私たちにできるのは、地道なことだけかもしれません。しかし、ありがたいことに、アートの世界はいまだ自由の領域であり続けています。政治家もメディアも成し得ないことが、ここでは可能なのです。いつまで続くかは分かりませんが、私たちにはまだ、芸術と文化という自由な場所が残されているのです。

TONIGHT NO POETRY WILL SERVE 今夜、詩は何の助けにもならない
アルフレド・ジャーのメッセージは、私たちが直面する地政学的・社会的な混迷に対する、切実かつ知的な処方箋。知性的には徹底して悲観的でありながらも、表現という意志を通じて楽観を貫こうとする彼の姿勢は、アートが自由に残された最後の空間であるという強い確信に支えられている。システムに小さな亀裂を入れ、世界と自身の関係を再定義し続けること。
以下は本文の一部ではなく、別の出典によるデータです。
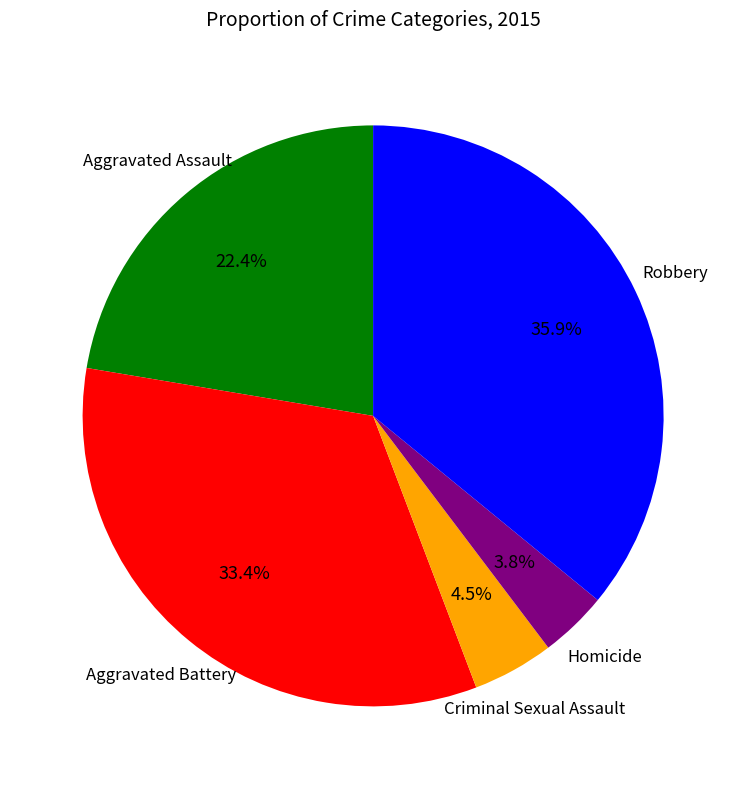

Is it true that Aggravated Battery is 33% of the pie?

True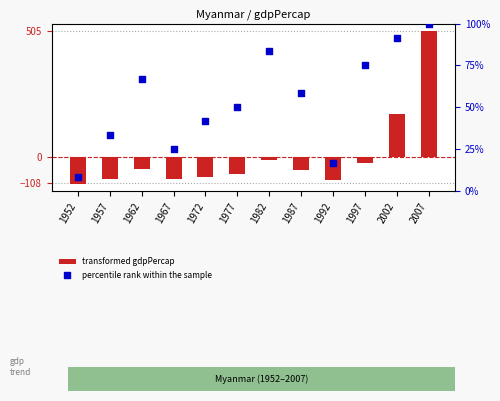

Which series has the widest spread of Y values?

transformed gdpPercap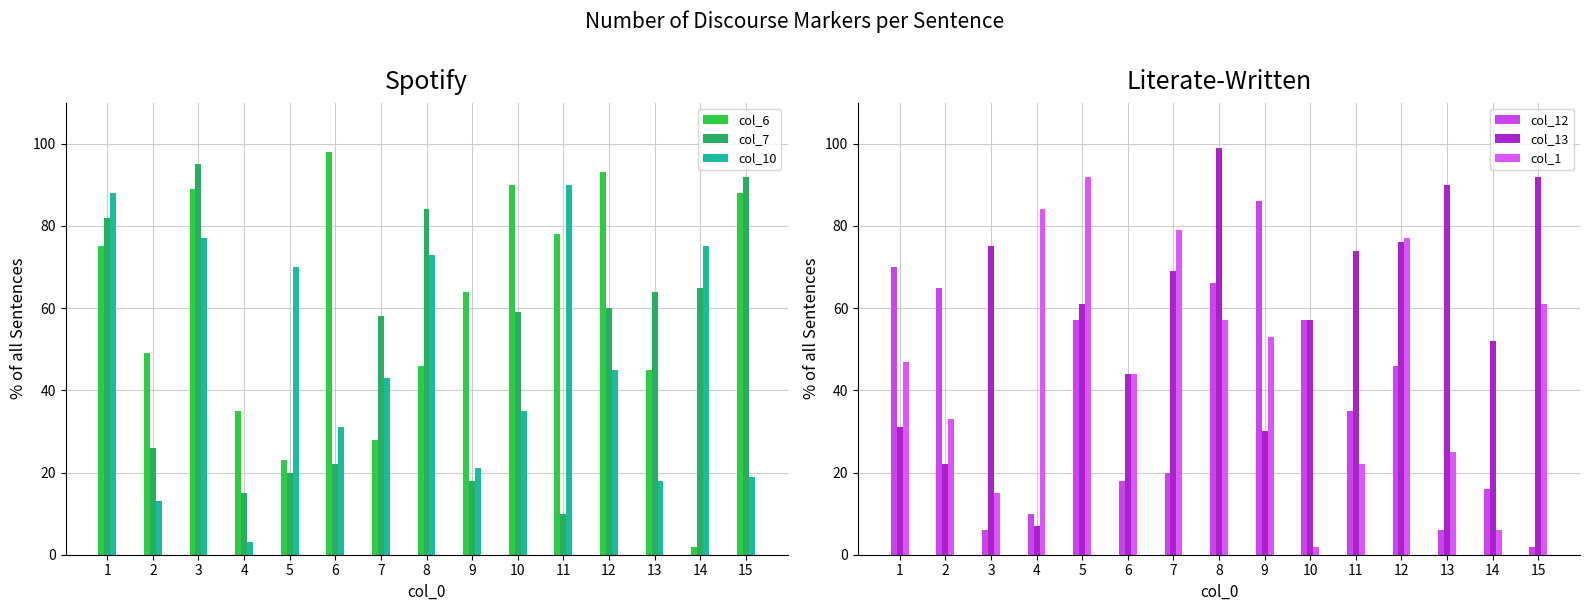

Where is col_13 nearest to the value 53?

14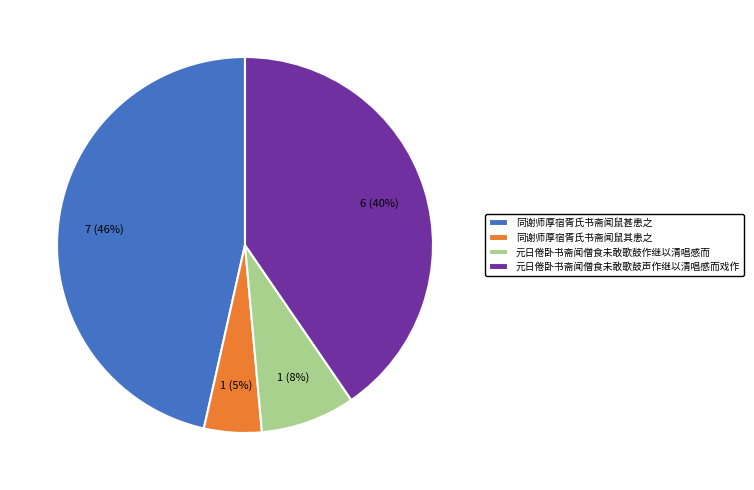

To the nearest percent, what is the difference between the 元日倦卧书斋闻僧食未敢歌鼓声作继以清唱感而戏作 and 元日倦卧书斋闻僧食未敢歌鼓作继以清唱感而 slice percentages?

32%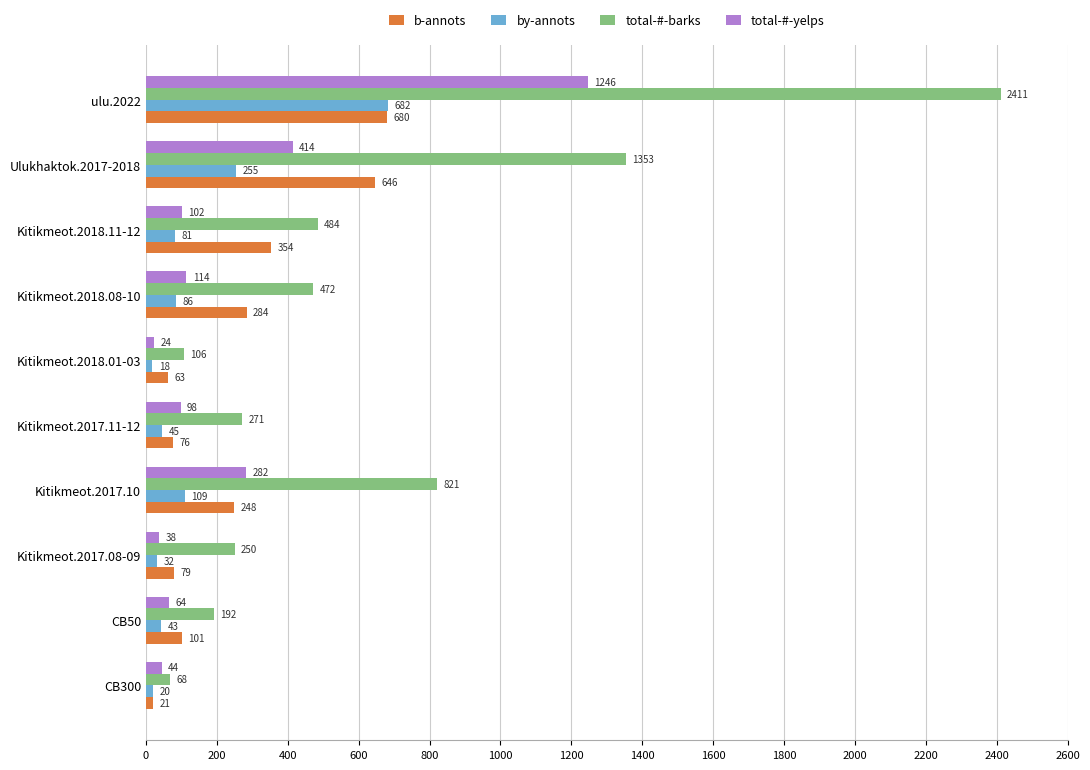

At which category is the sum across all series the highest?

ulu.2022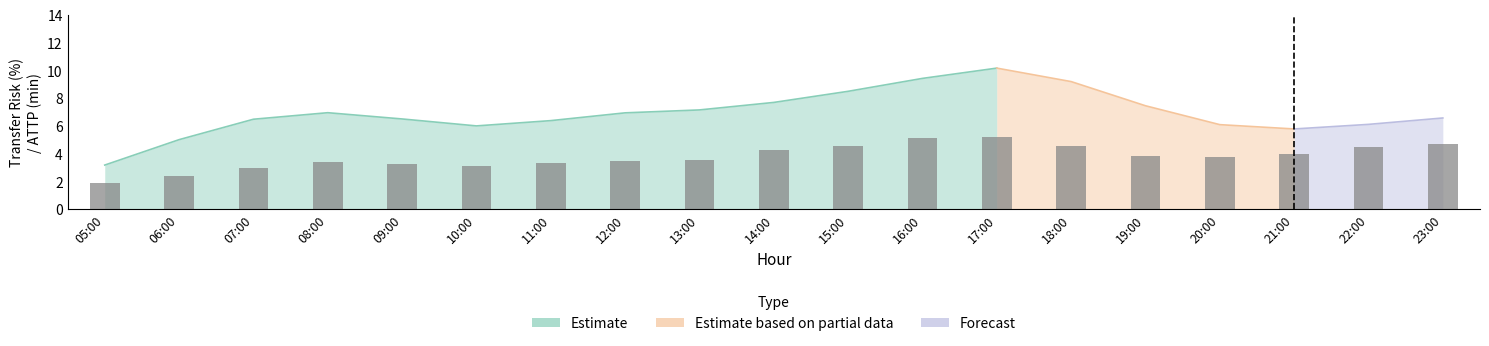

What is the label of the 6th bar from the right?

18:00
その真摯な抵抗の積み重ねのなかにこそ、絶望を希望へと反転させ、閉塞した現状を打開する解放への確かな兆しが宿る。
アルフレド・ジャー
1956年チリ生まれ。ニューヨークを拠点に活動する作家。写真、建築、映像を横断した制作を行っている。ヴェネチア・ビエンナーレやドクメンタなど主要な国際展に参加し、世界各地の美術館で個展を開催。日本ではヒロシマ賞(2018)を受賞し、2023年に広島市現代美術館で個展が行われた。これまでに70以上の都市介入型プロジェクトを手がけ、作品はニューヨーク近代美術館やテート・モダンなど、国内外の美術館に収蔵されている。